RIS-GAN: Explore Residual and Illumination with Generative Adversarial Networks for Shadow Removal
This addresses the problem of improving image quality by removing shadows for applications in computer vision, though it appears incremental as it builds on existing GAN and residual/illumination techniques.
The paper tackles shadow removal in images by proposing RIS-GAN, a framework that uses generative adversarial networks to explore residual images and illumination estimation, achieving superior performance on benchmark datasets SRD and ISTD compared to state-of-the-art methods.

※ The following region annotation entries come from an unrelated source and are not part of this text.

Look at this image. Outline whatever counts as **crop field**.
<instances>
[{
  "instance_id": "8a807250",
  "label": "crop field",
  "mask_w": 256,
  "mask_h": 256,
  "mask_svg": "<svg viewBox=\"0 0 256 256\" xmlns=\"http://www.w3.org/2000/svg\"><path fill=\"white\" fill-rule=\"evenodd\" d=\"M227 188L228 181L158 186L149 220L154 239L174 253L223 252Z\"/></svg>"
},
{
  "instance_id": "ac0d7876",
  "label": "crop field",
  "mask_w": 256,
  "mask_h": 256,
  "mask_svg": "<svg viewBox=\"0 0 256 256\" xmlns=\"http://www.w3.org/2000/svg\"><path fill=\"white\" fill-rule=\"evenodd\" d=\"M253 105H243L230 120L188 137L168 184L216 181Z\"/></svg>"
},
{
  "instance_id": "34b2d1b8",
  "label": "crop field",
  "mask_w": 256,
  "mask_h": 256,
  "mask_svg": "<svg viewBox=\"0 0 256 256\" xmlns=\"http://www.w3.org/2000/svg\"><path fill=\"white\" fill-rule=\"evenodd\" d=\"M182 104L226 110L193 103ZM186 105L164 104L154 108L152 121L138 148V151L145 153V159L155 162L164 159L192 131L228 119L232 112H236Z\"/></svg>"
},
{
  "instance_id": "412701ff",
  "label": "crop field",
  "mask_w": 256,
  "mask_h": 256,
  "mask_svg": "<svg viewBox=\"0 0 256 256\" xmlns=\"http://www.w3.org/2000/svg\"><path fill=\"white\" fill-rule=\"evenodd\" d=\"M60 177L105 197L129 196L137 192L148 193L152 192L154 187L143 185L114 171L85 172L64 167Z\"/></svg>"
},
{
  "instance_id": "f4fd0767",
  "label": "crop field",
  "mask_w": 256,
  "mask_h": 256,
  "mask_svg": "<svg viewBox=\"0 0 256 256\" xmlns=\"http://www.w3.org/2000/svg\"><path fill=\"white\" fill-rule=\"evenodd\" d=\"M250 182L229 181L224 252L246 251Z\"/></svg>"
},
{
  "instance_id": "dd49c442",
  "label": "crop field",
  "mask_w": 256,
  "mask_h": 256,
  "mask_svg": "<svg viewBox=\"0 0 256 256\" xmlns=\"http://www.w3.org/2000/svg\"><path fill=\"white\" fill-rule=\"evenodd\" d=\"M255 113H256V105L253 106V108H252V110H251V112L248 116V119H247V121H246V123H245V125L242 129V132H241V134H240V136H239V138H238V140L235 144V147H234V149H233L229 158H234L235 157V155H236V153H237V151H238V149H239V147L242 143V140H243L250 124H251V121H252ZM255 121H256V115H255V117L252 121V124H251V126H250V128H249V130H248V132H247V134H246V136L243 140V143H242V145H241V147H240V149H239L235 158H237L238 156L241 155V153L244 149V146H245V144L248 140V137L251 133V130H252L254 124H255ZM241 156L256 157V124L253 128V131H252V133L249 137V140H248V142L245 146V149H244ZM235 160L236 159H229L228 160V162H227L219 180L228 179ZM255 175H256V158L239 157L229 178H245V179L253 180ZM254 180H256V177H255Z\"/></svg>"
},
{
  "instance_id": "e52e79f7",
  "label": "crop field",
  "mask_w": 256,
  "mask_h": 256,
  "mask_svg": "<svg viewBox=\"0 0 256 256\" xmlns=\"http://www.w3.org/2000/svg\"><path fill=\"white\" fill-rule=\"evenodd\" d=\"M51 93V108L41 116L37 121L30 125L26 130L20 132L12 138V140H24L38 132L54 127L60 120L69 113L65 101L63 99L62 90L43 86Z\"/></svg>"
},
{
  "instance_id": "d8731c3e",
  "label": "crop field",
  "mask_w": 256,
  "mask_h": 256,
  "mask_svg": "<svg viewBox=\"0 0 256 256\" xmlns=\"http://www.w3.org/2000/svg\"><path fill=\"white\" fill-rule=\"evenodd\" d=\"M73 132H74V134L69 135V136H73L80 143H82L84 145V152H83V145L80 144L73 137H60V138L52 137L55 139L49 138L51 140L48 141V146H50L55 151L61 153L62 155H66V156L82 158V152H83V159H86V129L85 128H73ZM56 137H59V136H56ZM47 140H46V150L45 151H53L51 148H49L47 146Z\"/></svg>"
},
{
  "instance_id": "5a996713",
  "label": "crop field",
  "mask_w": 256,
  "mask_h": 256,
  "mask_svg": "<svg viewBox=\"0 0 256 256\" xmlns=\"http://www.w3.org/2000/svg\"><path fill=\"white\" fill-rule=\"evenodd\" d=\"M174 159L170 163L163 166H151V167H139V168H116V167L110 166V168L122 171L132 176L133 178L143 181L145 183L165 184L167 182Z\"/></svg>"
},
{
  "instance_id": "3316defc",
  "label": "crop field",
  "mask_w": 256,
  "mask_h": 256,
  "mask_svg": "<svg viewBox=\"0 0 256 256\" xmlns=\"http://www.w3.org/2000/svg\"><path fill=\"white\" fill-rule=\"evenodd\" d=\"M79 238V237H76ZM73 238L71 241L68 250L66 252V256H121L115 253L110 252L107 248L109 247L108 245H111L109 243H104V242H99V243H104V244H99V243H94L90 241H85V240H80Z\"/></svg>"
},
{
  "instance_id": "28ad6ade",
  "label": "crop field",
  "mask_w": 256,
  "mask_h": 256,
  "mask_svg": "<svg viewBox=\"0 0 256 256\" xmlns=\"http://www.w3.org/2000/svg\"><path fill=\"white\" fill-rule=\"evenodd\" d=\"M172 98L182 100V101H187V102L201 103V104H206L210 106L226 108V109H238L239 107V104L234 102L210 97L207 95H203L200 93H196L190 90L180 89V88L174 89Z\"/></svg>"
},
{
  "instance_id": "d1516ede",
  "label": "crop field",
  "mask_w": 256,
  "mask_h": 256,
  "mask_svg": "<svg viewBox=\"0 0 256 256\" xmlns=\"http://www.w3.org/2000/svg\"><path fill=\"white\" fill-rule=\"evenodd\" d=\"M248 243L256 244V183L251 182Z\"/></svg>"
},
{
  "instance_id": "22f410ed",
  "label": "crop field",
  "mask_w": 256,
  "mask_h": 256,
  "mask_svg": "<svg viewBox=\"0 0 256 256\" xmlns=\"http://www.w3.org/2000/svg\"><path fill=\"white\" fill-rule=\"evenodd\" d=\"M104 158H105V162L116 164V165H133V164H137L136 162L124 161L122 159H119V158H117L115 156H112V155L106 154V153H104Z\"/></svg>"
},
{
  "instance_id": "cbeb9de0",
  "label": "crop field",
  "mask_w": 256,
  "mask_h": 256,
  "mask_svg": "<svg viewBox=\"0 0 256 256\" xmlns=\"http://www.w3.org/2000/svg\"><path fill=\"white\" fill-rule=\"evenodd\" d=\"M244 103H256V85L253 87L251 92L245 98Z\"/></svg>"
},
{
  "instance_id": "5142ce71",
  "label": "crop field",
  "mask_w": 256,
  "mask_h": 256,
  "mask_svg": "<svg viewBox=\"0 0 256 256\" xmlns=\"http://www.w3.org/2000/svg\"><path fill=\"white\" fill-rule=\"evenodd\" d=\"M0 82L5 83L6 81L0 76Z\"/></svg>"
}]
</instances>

Residual images and illumination estimation have been proved very helpful in image enhancement. In this paper, we propose a general and novel framework RIS-GAN which explores residual and illumination with Generative Adversarial Networks for shadow removal. Combined with the coarse shadow-removal image, the estimated negative residual images and inverse illumination maps can be used to generate indirect shadow-removal images to refine the coarse shadow-removal result to the fine shadow-free image in a coarse-to-fine fashion. Three discriminators are designed to distinguish whether the predicted negative residual images, shadow-removal images, and the inverse illumination maps are real or fake jointly compared with the corresponding ground-truth information. To our best knowledge, we are the first one to explore residual and illumination for shadow removal. We evaluate our proposed method on two benchmark datasets, i.e., SRD and ISTD, and the extensive experiments demonstrate that our proposed method achieves the superior performance to state-of-the-arts, although we have no particular shadow-aware components designed in our generators.